▸ Do this
Print the lines of the records below unchanged, beginning with the line that contains "pose: elev=356.8 azim=295.6" and continuing through the line that contains "Dot at: (357, 277)".

▸ Records for processing
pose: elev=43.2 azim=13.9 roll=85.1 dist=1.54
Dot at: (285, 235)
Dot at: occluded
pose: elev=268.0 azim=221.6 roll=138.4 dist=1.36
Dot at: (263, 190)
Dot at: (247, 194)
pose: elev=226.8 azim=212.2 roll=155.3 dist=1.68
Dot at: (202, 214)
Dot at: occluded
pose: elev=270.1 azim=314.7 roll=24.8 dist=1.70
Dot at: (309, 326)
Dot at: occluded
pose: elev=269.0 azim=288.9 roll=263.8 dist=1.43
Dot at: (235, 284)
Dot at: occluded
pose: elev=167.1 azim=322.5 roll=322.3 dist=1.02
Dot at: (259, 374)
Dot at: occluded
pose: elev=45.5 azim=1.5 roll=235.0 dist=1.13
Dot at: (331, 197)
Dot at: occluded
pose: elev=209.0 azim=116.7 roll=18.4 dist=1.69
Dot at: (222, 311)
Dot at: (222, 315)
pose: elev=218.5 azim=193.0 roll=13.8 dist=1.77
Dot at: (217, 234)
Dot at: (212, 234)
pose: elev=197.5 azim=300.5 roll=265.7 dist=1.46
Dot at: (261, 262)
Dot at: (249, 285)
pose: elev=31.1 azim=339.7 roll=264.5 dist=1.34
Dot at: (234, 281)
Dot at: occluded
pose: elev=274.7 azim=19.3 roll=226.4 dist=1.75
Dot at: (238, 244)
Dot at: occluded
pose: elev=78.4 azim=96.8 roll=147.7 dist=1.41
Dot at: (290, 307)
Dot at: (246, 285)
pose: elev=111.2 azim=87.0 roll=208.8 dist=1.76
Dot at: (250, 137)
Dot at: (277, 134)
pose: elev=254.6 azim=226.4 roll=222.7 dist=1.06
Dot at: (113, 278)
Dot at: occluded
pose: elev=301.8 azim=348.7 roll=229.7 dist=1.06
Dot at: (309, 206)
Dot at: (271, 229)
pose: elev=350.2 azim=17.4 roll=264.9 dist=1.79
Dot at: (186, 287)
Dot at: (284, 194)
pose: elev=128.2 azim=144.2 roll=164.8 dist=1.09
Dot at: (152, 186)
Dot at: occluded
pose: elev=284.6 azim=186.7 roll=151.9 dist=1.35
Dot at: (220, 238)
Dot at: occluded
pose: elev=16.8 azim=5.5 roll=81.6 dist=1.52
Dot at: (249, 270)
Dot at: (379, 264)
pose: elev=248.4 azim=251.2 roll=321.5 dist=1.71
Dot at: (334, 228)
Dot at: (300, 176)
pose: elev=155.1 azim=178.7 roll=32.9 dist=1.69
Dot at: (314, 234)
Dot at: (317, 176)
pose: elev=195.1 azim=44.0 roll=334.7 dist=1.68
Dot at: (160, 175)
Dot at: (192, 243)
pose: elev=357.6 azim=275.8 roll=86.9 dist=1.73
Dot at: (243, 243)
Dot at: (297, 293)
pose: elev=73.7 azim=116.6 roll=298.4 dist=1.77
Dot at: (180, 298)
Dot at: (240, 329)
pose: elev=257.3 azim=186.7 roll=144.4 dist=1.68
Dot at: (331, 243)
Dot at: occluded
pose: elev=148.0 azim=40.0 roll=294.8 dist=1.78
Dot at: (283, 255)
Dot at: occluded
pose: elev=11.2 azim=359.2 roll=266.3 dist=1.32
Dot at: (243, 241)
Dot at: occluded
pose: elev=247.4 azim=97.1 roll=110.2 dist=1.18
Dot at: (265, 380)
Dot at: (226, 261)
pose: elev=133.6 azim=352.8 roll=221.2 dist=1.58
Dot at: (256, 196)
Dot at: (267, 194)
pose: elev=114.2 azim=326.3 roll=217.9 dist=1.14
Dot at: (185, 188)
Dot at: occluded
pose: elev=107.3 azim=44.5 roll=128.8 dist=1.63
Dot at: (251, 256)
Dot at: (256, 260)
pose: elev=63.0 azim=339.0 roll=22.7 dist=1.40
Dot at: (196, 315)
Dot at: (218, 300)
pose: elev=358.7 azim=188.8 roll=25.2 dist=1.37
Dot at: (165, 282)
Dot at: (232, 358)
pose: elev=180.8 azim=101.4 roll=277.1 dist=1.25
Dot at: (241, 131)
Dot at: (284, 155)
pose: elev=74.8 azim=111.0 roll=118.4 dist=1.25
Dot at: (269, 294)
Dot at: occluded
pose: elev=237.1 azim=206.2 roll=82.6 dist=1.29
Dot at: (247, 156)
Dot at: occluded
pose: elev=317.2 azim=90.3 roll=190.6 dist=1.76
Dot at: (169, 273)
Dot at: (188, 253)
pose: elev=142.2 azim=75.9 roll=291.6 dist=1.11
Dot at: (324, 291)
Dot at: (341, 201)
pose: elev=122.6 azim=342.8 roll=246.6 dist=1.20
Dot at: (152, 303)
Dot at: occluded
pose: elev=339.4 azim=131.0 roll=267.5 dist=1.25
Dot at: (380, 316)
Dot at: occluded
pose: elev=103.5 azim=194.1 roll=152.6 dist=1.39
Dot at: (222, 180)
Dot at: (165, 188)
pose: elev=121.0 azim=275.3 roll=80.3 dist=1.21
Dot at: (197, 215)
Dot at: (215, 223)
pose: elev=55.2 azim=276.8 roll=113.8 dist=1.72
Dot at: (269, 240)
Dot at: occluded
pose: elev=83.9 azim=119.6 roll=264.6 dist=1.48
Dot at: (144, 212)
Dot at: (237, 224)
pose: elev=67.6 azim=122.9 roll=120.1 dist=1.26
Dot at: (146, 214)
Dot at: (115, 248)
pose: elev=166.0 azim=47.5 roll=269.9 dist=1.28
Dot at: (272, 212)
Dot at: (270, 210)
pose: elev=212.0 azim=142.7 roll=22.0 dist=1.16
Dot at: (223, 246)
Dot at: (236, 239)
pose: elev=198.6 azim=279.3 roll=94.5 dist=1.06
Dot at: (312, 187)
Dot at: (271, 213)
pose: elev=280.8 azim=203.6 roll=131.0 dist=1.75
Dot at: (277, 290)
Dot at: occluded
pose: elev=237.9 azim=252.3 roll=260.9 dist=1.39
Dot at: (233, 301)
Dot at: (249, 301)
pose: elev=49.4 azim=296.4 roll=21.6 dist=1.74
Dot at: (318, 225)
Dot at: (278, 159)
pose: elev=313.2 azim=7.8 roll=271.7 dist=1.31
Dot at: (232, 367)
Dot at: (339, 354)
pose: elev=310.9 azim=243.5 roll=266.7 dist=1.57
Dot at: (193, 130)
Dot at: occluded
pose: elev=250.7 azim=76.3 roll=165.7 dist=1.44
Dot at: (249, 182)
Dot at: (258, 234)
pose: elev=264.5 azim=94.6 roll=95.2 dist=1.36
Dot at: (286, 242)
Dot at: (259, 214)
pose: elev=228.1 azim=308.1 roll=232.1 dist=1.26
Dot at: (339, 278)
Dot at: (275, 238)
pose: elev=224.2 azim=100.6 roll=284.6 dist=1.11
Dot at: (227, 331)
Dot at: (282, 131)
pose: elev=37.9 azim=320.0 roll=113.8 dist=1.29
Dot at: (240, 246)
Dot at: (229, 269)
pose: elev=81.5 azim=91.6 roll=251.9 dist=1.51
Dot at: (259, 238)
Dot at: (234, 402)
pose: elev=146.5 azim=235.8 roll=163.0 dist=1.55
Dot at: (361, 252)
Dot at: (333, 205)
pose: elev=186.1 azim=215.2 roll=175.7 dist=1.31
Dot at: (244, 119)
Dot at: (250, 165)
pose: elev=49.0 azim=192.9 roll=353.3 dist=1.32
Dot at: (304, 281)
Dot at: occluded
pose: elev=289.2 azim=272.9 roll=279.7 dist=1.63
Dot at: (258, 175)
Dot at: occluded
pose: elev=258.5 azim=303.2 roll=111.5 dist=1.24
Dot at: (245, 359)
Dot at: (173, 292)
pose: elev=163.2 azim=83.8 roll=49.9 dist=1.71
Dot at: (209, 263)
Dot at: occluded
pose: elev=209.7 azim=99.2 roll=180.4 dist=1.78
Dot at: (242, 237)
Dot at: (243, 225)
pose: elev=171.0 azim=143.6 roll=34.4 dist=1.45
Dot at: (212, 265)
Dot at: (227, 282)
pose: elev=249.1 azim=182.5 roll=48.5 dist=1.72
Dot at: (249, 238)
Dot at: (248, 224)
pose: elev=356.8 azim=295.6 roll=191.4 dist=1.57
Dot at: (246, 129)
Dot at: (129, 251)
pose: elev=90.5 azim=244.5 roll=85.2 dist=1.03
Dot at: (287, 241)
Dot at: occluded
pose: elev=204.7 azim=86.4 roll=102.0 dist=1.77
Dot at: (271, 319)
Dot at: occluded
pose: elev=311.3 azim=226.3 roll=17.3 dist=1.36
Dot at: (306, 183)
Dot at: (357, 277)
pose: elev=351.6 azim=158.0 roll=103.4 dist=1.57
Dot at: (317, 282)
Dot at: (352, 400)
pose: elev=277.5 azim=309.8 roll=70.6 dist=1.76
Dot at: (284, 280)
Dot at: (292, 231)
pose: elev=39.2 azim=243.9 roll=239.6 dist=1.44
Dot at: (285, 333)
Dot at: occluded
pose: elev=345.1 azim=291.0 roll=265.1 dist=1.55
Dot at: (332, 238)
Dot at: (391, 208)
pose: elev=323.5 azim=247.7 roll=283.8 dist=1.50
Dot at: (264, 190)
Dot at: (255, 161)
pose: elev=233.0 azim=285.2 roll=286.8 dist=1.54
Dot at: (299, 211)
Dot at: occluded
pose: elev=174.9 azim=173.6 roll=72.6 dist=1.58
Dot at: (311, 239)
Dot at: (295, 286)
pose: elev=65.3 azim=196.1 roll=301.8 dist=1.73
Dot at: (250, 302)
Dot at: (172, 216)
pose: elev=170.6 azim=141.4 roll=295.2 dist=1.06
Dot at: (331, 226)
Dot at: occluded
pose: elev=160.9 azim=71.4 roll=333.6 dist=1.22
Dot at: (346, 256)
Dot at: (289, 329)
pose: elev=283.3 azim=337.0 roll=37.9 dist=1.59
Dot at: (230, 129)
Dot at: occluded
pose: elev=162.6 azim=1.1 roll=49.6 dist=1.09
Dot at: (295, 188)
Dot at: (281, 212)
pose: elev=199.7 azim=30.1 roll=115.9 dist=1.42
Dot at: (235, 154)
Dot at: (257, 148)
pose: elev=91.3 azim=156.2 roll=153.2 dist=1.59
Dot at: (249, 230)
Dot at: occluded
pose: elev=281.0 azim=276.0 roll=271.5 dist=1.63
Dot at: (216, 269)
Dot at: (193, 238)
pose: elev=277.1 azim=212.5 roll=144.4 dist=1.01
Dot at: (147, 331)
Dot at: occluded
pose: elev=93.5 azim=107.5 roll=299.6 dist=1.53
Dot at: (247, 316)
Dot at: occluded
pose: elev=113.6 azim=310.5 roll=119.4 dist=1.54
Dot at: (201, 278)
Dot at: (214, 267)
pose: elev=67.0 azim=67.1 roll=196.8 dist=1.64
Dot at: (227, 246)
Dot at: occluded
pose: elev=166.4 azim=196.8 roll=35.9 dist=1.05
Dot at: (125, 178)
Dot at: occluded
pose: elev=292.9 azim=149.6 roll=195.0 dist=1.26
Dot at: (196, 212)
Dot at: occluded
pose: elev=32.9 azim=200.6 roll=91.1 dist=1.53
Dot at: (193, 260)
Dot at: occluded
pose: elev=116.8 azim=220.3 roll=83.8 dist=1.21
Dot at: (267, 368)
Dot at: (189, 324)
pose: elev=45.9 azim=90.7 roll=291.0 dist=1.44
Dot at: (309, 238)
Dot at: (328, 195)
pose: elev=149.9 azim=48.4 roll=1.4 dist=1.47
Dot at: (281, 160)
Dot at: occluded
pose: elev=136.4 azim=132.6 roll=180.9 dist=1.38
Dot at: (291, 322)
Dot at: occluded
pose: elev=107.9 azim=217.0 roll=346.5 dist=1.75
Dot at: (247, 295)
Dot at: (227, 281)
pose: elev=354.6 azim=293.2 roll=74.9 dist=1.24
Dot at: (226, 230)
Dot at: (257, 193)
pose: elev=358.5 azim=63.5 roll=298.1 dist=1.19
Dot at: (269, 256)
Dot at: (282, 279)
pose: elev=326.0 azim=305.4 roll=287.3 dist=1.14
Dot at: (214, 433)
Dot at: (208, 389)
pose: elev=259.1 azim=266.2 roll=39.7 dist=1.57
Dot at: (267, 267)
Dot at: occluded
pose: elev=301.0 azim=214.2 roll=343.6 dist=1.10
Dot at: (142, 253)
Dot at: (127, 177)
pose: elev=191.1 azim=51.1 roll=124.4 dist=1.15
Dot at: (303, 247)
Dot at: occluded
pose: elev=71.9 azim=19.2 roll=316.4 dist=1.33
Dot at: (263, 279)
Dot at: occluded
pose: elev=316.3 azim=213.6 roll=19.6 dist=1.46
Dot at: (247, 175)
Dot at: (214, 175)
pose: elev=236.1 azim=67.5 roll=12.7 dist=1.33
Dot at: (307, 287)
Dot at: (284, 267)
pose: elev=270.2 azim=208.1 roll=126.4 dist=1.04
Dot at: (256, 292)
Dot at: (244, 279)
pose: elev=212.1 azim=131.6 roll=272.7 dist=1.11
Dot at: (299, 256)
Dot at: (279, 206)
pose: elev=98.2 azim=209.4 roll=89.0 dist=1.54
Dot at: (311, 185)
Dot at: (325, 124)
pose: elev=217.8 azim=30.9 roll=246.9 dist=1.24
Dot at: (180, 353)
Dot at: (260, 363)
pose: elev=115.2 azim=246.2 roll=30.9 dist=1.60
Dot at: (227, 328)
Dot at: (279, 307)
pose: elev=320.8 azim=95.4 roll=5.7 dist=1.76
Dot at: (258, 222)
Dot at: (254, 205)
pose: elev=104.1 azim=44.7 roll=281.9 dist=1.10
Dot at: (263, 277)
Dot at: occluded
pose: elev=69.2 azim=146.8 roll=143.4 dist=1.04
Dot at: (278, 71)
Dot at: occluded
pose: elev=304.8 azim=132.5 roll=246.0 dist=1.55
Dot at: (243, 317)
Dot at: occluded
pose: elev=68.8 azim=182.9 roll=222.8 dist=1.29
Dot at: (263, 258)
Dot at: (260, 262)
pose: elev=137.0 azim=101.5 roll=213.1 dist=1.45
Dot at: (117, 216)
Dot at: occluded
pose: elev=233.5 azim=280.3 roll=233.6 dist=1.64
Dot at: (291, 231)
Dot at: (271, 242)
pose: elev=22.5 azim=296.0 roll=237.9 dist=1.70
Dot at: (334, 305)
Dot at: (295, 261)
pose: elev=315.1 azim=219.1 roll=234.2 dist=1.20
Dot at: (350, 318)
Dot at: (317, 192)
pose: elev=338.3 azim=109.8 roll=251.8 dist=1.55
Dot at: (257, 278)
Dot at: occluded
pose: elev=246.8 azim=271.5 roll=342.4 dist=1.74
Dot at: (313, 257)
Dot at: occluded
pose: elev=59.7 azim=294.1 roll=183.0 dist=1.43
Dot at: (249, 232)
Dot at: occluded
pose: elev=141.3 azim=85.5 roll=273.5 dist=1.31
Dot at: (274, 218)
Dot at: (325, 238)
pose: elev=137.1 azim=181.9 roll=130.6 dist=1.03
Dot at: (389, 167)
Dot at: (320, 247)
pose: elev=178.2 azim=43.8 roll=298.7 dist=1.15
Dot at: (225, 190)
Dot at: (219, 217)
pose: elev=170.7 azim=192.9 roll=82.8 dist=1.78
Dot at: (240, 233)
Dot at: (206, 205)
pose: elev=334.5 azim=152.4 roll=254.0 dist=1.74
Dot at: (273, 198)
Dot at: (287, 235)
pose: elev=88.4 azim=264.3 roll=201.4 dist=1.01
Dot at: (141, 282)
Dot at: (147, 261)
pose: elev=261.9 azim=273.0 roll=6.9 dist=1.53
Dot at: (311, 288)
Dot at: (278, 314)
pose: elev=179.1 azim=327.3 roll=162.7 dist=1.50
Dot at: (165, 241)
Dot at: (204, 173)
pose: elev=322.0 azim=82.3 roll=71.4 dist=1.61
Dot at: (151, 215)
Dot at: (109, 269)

▸ The result
pose: elev=356.8 azim=295.6 roll=191.4 dist=1.57
Dot at: (246, 129)
Dot at: (129, 251)
pose: elev=90.5 azim=244.5 roll=85.2 dist=1.03
Dot at: (287, 241)
Dot at: occluded
pose: elev=204.7 azim=86.4 roll=102.0 dist=1.77
Dot at: (271, 319)
Dot at: occluded
pose: elev=311.3 azim=226.3 roll=17.3 dist=1.36
Dot at: (306, 183)
Dot at: (357, 277)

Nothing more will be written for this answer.